Terlebih, jauh sebelum pandemi, Indonesia telah menjadi negara kelas menengah. Sehingga dianggap tidak lagi menjadi prioritas untuk memperoleh bantuan pembangunan dari negara lain. Jika situasi ini dibiarkan terus menerus maka posisi LSM akan semakin sulit untuk bertahan.
Sementara Direktur Eksekutif YASMIB Sulawesi, Rosniaty Azis berpandangan, situasi LSM di daerah sangat sulit. Sumber-sumber pendanaan bagi keberlanjutan kerja LSM di daerah tidak banyak.
Jika pun tersedia sumber-sumber pendanaan dari pemerintah, tidak semua LSM dapat mengaksesnya.

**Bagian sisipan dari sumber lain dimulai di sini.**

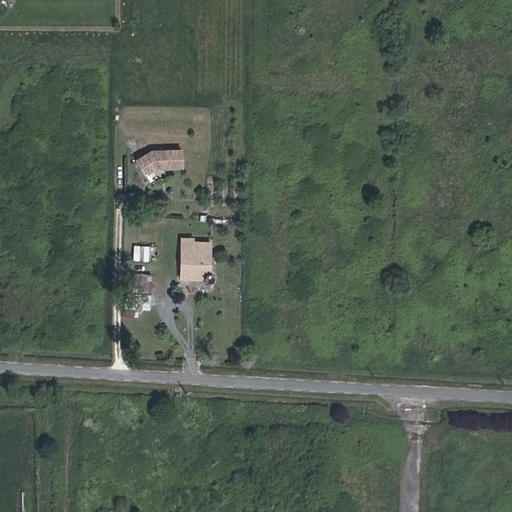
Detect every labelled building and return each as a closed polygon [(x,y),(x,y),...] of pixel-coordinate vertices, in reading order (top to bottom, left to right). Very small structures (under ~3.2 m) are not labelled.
[(187,146),(157,146),(140,157),(149,172),(161,163),(187,164),(187,146)] [(215,264),(215,244),(198,244),(197,238),(186,237),(186,276),(212,276),(213,284),(215,285),(217,285),(220,285),(225,282),(228,280),(228,278),(228,274),(227,271),(224,267),(221,265),(220,265),(215,264)] [(137,262),(157,262),(157,246),(137,246),(137,262)] [(141,279),(151,281),(152,274),(142,273),(141,279)] [(129,312),(145,312),(158,312),(157,284),(142,285),(142,297),(129,298),(129,312)] [(145,326),(145,312),(129,312),(129,326),(145,326)]
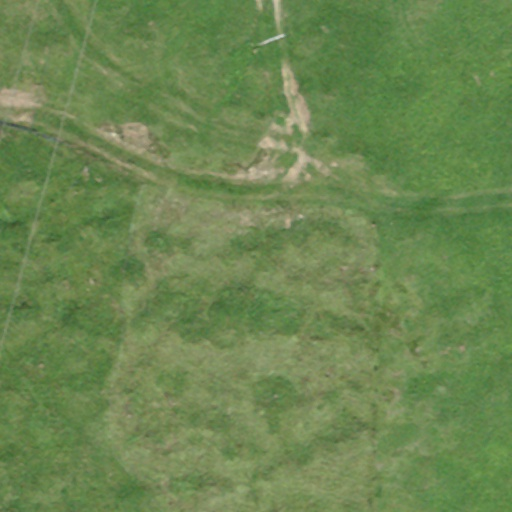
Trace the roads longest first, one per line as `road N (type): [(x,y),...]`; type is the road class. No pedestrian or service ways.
road 1 (track): [(269,0),(286,139),(267,172),(234,186),(0,121)]
road 2 (track): [(286,139),(339,181),(406,207),(511,192)]
road 3 (track): [(28,130),(40,0)]
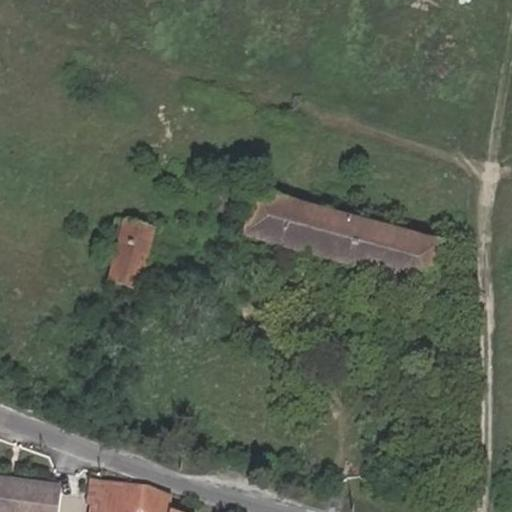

Pada tahun 2019, pada APBD Perubahan Provinsi Sulawesi Selatan terdapat sekitar Rp22 Miliar rencana alokasi belanja hibah. Kepada sejumlah Badan/Lembaga/Organisasi Kemasyarakatan. Tetapi mekanisme tentang proses mengakses anggaran ini tidak diketahui oleh semua LSM.
Bahkan pada tahun 2020 (APBD Pokok), jumlahnya mencapai sekitar Rp64 Miliar. Demikian juga pengadaan barang dan jasa melalui swakelola, khususnya Swakelola Tipe 3, belum semua prosesnya terbuka dan mudah diakses.
Kondisi ini mungkin tidak jauh berbeda dengan daerah lain. Keterbukaan informasi perencanaan dan penganggaran untuk alokasi anggaran yang dapat dikelola oleh LSM masih merupakan tantangan tersendiri yang perlu didorong.
Bona Tua, Senior Program Officer SDGs INFID sekaligus anggota Kelompok Kerja (Pokja) Perumusan Perpres Pendanaan LSM menyatakan, bahwa dengan sejarah dan kontribusi yang telah diberikan, sudah saatnya pemerintah mendorong terciptanya lingkungan pendukung bagi keberlanjutan LSM. Salah satunya dengan menyediakan pendanaan bagi LSM melalui APBN. Mekanisme pendanaan tersebut perlu diatur melalui Peraturan Presiden (Perpres).
Bona menambahkan, saat ini Pokja sedang merumuskan draft Perpres Dana Abadi LSM usulan dari masyarakat sipil.
Dana abadi ini bukan hibah cuma-cuma kepada LSM, melainkan mekanisme pengadaan barang dan jasa publik yang bisa dilakukan oleh LSM sesuai pengalaman, kepakaran dan area kerjanya.
Perpres tersebut nantinya juga harus mengatur tata kelola pengelolaan dana yang baik, agar transparan dan akuntabel, serta dapat diakses oleh seluruh LSM di Indonesia, pungkas Bona.